More troubling is the politicization of “minority protection.” The Israeli entity now casts itself as a guardian of the Druze. The United States issues boilerplate calls for accountability “on all sides.” Meanwhile, the world remains conspicuously silent on Gaza, where civilians endure collective punishment with impunity.
Such double standards expose the hollowness of the so-called international order. Humanitarian concern becomes a selective currency—granted or withheld based on geopolitical utility, not universal principle.
Syria’s unraveling is not an anomaly—it is part of a broader regional pattern. From Iraq’s Kurdish federalism to Libya’s dual governments, the Arab world has become a testing ground for the canton model. Again and again, sectarianism and identity politics are leveraged to dismantle states into manageable, faction-led enclaves.

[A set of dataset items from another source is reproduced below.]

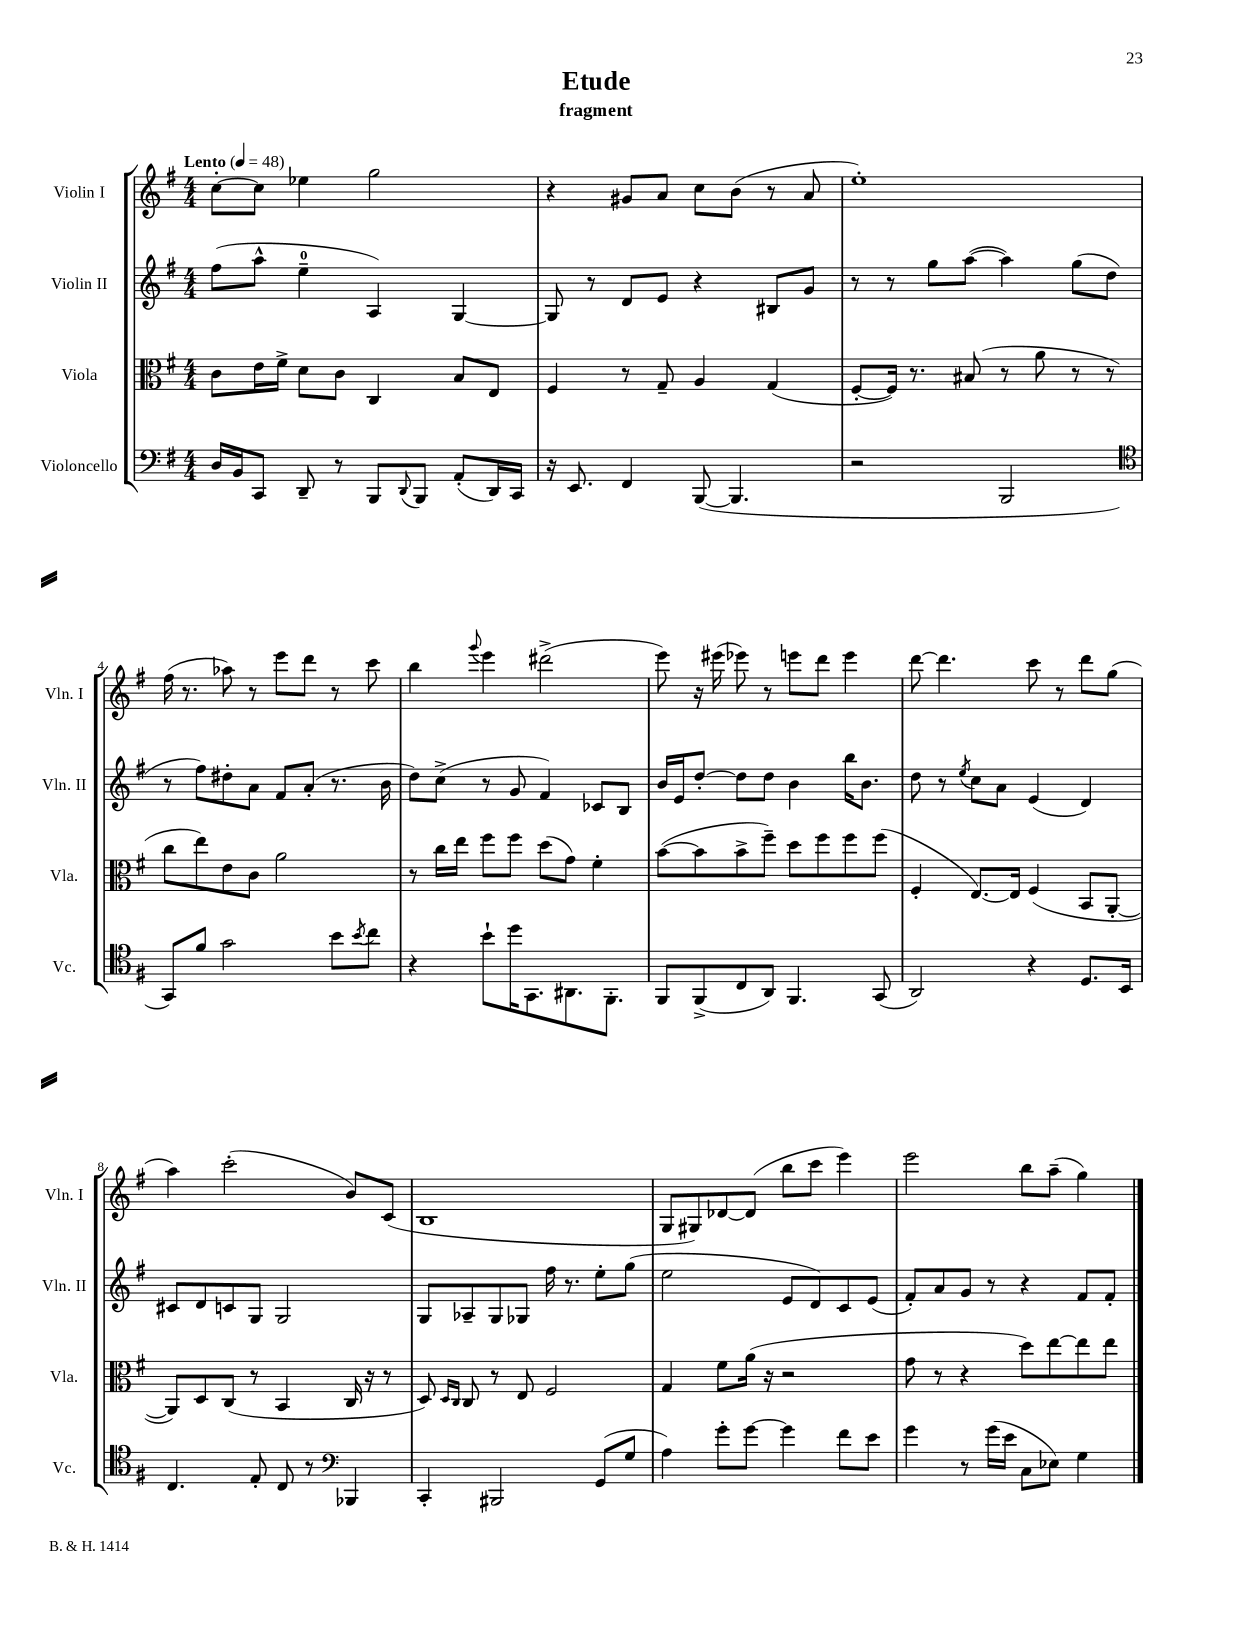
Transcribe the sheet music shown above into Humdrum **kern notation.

**kern	**kern	**kern	**kern
*part4	*part3	*part2	*part1
*staff4	*staff3	*staff2	*staff1
*I"Violoncello	*I"Viola	*I"Violin II	*I"Violin I
*I'Vc.	*I'Vla.	*I'Vln. II	*I'Vln. I
*clefF4	*clefC3	*clefG2	*clefG2
*k[f#]	*k[f#]	*k[f#]	*k[f#]
*M4/4	*M4/4	*M4/4	*M4/4
*MM48	*MM48	*MM48	*MM48
=1	=1	=1	=1
!	!	!	!LO:TX:a:B:t=Lento
16D/LL	8c\L	(8ff#\L	[8cc'\L
16BB/J	.	.	.
8CC/J	16e\L	8aa^^\J	8cc\J]
.	16f#^\JJ	.	.
8DD~/	8d\L	4ee~\	4ee-X\
8r	8c\J	.	.
8BBB/L	4C/	4A/)	2gg\
8qqDD/	.	.	.
8BBB/J	.	.	.
(8AA'/L	8B/L	[4G/	.
16DD/L)	8E/J	.	.
16CC/JJ	.	.	.
=2	=2	=2	=2
16r	4F#/	8G/]	4r
8.EE/	.	.	.
.	.	8r	.
4FF#/	8r	8d/L	8g#X/L
.	8G~/	8e/J	8a/J
([8BBB/	4A/	4r	8cc\L
4.BBB/]	.	.	(8b\J
.	(4G/	8B#X/L	8r
.	.	8g/J	8a/
=3	=3	=3	=3
2r	[8F#'/L	8r	1ee')
.	16F#/Jk])	8r	.
.	8.r	.	.
.	.	8gg\L	.
.	(8B#X/	([8aa\J	.
2BBB/	8r	4aa\])	.
.	8a\	.	.
.	8r	(8gg\L	.
.	8r	8dd\J	.
!!LO:LB:g=z
=4	=4	=4	=4
*clefC4	*	*	*
8GG/L)	8cc\L	8r	(16ff#\
.	.	.	8.r
8f#/J	8ee\)	8ff#\L)	.
2g\	8e\	8dd#X'\	8aa-X\)
.	8c\J	8a\J	8r
.	2a\	8f#/L	8eee\L
.	.	(8a'/J	8ddd\J
8b\L	.	8.r	8r
8qb/	.	.	.
8cc\J	.	.	8ccc\
.	.	16b\	.
=5	=5	=5	=5
4r	8r	8dd\L)	4bb\
.	16cc\LL	(8cc^\J	.
.	16ee\JJ	.	.
.	.	.	8qqggg/
8b`\L	8ff#\L	8r	4eee\
16dd\K	8ff#\J	8g/	.
8.GG\	.	.	.
.	(8dd\L	4f#/)	(2ddd#X^\
8.AA#X\	8g\J)	.	.
.	4f#'\	8c-X/L	.
8.FF#'\J	.	.	.
.	.	8B/J	.
=6	=6	=6	=6
8FF#/L	([8b\L	16b/LL	8eee\)
.	.	16e/J	.
(8FF#^/	8b\]	[8dd'/J	16r
.	.	.	(16eee#X\
8C/	8b^\	8dd\L]	8eee-X\)
8AA/J)	8ff#~\J)	8dd\J	8r
4.FF#/	8dd\L	4b\	8eeen\L
.	8ff#\	.	8ddd\J
.	8ff#\	16bb\KL	4eee\
.	.	8.b\J	.
(8GG/	(8ff#\J	.	.
=7	=7	=7	=7
2AA/)	4F#'/	8dd\	[8ddd\
.	.	8r	4.ddd\]
.	.	8qee/	.
.	[8.E/L)	8cc\L	.
.	.	8a\J	.
.	16E/Jk]	.	.
4r	(4F#/	(4e/	8ccc\
.	.	.	8r
8.D/L	8BB/L	4d/)	8ddd\L
.	[8AA'/J	.	(8gg\J
16BB/Jk	.	.	.
!!LO:LB:g=z
=8	=8	=8	=8
4.C/	8AA/L])	8c#X/L	4aa\)
.	8D/	8d/	.
.	(8C/J	8cn/	(2ccc'\
8E'/	8r	8G/J	.
8C/	4BB/	2G/	.
8r	.	.	.
*clefF4	*	*	*
4BBB-X/	16C/	.	8b/L)
.	16r	.	.
.	8r	.	(8c/J
=9	=9	=9	=9
4CC'/	8D/)	8G/L	1B
.	16qqD/LL	.	.
.	16qqC/JJ	.	.
.	8C/	8A-X~/	.
2BBB#X/	8r	8G/	.
.	8E/	8G-X/J	.
.	2F#/	16ff#\	.
.	.	8.r	.
(8GG/L	.	8ee'\L	.
8G/J	.	(8gg\J	.
=10	=10	=10	=10
4A\)	4G/	2ee\	8G/L
.	.	.	8G#X/)
8g'\L	8f#\L	.	[8d-X/
[8g\J	(16a\Jk	.	(8d-/J]
.	16r	.	.
4g\]	2r	8e/L	8bb\L
.	.	8d/)	8ccc\J
8f#\L	.	8c/	4eee\)
8e\J	.	(8e/J	.
=11	=11	=11	=11
4g\	8g\	8f#'/L)	2eee\
.	8r	8a/	.
8r	4r	8g/J	.
(16g\LL	.	8r	.
16e\JJ	.	.	.
8C\L	8dd\L)	4r	8bb\L
8E-X\J)	[8ee\	.	(8aa~\J
4G\	8ee\]	8f#/L	4gg\)
.	8ee\J	8f#'/J	.
==	==	==	==
*-	*-	*-	*-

For “Israel”, this represents a strategic windfall: fragmented neighbors are easier to manage, pose less of a threat, and can even become covert allies. A dismembered Syria with neutralized borders offers long-term security without the costs of war.
Israel has no allies in the region, only interests. It has no intention of protecting anyone in Syria or the region. In Sweida, as elsewhere, Israel’s sole objective is to exploit instability to advance its long-standing Yinon Plan: fragmenting surrounding nations into weak,… pic.twitter.com/chhD0E7PlE
— Marwa Osman || مروة عثمان (@Marwa__Osman) July 20, 2025
Every wave of violence chips away at the central idea of the Syrian state and emboldens the logic of internationally sanctioned cantons. These are not organic developments—they are methodically cultivated under the guise of humanitarianism, but in truth serve as instruments of regional redesign.
It’s worth noting that “Israel” DOES NOT PROTECT—it exploits. It builds strategic depth atop chaos, using collapse as cover for consolidation.
None of this is accidental. Syria’s sectarian unraveling is part of a rolling partition, orchestrated by foreign powers, executed by local proxies, and justified by hollow promises of safety. The real outcome is a Syria at risk of becoming a patchwork of warring sectarian fiefdoms, buried beneath the ruins of a once-sovereign state.
The dynamics unfolding in Syria are unlikely to remain entirely insulated. In a region where sectarian identities often intersect with political fault lines, the precedent of fragmented governance may take hold beyond Syrian territory. Neighboring countries with similarly intricate social fabrics—such as Lebanon—could find its internal balances increasingly sensitive to regional shifts. In such contexts, even minor disturbances risk amplifying underlying tensions, particularly when external interests are never far removed.
The central question remains: Can Syria, battered and bloodied, re-emerge as a unified state—or are we witnessing the irreversible birth of “Canton Syria,” a country by name only, divided by identity and ruled by foreign design?